Art. 10. A pena base será reduzida de 1/4 (um quarto) do seu valor, caso ocorra espontaneamente o pagamento no prazo de 30 (trinta) dias, contados do recebimento do auto de infração.

Parágrafo único. A redução de que trata o “caput” deste artigo, não poderá ser cumulada com aplicação das demais circunstâncias atenuantes apuradas no caso concreto.

Art. 11. Os cálculos serão feitos em reais, desprezando-se as frações inferiores à unidade.

Art. 12. Os valores arrecadados com as sanções administrativas deverão

ser revertidos em equipamentos e melhorias aos setores que compõem a Comissão Fiscalizadora.

Art. 13. Os estabelecimentos infratores cabe recurso administrativo junto a Comissão Fiscalizadora no prazo de 10 (dez) dias, contados a partir da notificação.
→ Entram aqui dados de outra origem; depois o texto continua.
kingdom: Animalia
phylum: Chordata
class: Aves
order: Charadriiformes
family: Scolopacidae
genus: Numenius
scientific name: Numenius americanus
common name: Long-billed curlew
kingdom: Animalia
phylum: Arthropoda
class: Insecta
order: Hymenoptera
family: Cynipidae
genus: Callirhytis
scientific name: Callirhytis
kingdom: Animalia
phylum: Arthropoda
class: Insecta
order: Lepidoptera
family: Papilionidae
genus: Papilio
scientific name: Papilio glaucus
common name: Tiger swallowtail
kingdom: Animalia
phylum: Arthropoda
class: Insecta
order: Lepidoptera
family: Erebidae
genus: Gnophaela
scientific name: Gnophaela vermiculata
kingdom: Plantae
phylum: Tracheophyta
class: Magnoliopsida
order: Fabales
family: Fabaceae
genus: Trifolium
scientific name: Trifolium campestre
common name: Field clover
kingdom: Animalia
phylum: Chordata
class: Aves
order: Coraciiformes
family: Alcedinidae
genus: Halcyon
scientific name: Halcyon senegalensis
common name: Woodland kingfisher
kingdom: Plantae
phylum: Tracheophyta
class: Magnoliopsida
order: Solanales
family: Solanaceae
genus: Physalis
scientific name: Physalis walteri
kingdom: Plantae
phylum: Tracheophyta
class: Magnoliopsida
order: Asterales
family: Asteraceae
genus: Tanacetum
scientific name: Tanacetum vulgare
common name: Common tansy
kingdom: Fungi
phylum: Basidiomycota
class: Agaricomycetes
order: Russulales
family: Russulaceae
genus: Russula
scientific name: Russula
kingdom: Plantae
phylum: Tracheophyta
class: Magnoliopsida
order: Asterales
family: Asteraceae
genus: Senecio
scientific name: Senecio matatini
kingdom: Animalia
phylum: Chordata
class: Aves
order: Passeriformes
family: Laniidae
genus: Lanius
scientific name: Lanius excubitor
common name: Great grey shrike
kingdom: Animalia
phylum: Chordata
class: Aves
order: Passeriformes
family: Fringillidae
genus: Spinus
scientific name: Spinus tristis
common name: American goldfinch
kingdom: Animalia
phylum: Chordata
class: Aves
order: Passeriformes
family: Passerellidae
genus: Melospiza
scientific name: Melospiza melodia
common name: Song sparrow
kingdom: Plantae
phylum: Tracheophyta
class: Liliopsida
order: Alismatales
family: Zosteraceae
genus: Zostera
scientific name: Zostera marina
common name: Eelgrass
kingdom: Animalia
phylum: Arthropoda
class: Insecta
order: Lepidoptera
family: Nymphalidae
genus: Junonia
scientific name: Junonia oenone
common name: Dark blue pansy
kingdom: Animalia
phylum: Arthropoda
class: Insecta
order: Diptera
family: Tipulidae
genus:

Art. 14. Para a apuração e julgamento das infrações que tratar essa Lei, o Poder Executivo criará Comissão de Fiscalização composta dos servidores dos setores de Fiscalização, Tributação e Jurídico, criado via Decreto Municipal, no prazo de 15 (quinze) dias após publicação desta Lei.

Art. 15. As agências bancárias terão o prazo de 15 (quinze) dias, a contar da data da publicação da presente, para adaptarem-se aos termos desta Lei.

Art. 16. A regulamentação das disposições da presente Lei, será feita pelo Chefe do Poder Executivo Municipal, no prazo de 15 (quinze) dias após a sua promulgação, observando-se todas as disposições relativas às relações de consumo.

Art. 17. Esta Lei entra em vigor na data da sua publicação, revogadas as disposições em contrário, principalmente a Lei Municipal nº 4.000, de 09 de Agosto de 2019.

Prefeitura Municipal de Bocaiúva-MG, 17 de Dezembro de 2020.

Marisa de Souza Alves
Prefeita Municipal

OBS: LEI SANCIONADA PELA SENHORA PREFEITA EM DATA DE 17 DE DEZEMBRO DE 2020 E PUBLICADA NO QUADRO DE AVISOS DA SEDE DA PREFEITURA MUNICIPAL, EM CUMPRIMENTO AO DISPOSTO NO ARTIGO 84 DA LEI ORGÂNICA DO MUNICÍPIO E LEI MUNICIPAL 3.107/2005.